All of the parameters that were analysed yielded positive results. Further research can be done before the created transdermal delivery system, which contains a compound of repaglinide and cyclodextrin, is available for sale. The injection of medications through the skin for both local therapeutic effects on sick skin (topical delivery) as well as for systemic drug delivery has sparked an increased interest in Transdermal Drug Delivery Systems (TDDS). The ability to avoid issues with gastric irritation, pH and emptying rate effects, avoid hepatic first-pass metabolism thereby increasing the bioavailability of drug, reduce the risk of systemic side effects by minimising plasma concentrations compared to oral therapy, and provide a sustained release of drug at the site of application are just a few of the important benefits of using the skin as a site of drug delivery over many other routes of drug administration [2].

Diabetes mellitus is a serious and spreading health issue that is a significant contributor to early death and chronic illness. It is a long-term metabolic condition defined by chronic insulin resistance and high blood glucose levels (hyperglycemia) brought on by insulin insufficiency.

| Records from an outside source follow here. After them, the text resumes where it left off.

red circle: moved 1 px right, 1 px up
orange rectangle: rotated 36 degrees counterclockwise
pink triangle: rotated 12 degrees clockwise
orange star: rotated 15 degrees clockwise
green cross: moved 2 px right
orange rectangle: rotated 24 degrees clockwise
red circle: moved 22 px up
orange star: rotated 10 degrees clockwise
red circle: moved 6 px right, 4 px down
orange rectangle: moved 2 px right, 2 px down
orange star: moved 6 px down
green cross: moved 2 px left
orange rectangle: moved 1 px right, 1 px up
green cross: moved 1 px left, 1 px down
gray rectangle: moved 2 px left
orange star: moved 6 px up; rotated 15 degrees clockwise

Repaglinide is an oral meglitinide class medication that lowers blood sugar levels and is used to treat Non Insulin Dependent Diabetes Mellitus (NIDDM). It causes the pancreas to release more insulin, which decreases blood sugar. It has a 1 hour half-life, which is incredibly brief. Additionally, due to a significant hepatic first-pass impact, repaglinide has a low oral bioavailability (56%) rate. Repaglinide dosage ranges from 0.5 to 4 mg administered 3 to 4 times per day. The patient may benefit from repaglinide topical formulation because it lessens side effects and prevents hepatic first-pass metabolism. Repaglinide's transdermal administration is necessary for diabetic patients since stable plasma concentrations are needed for long-term successful blood sugar control in these individuals [3-4].

The goal of the current research was to create a transdermal repaglinide formulation that improves patient compliance and sustains drug release to boost bioavailability. The solvent casting approach was used to create transdermal patches of the Repaglinide drug-inclusion complex type. Di-butylphthalate was used as a plasticizer at a 20% weight-to-weight ratio in the dry weight of the polymers. Backing membrane was cast by adding 4% aqueous polyvinyl alcohol solution to a petridish containing glycerin, heating it to 60°C for six hours, and then letting it evaporate. The drug matrix was made by dissolving various polymers (PVP with HPMC, EC, or Eudragit L100) in a solvent containing dimethylformamide in various ratios with drug complexes. Using a magnetic stirrer, slow stirring was used to create the uniform dispersion. On the ready backing membrane, a prepared homogeneous dispersion with plasticizer is poured. A drug polymer matrix patch was created by slowly evaporating the dispersion over a two-hour period at 40°C[5].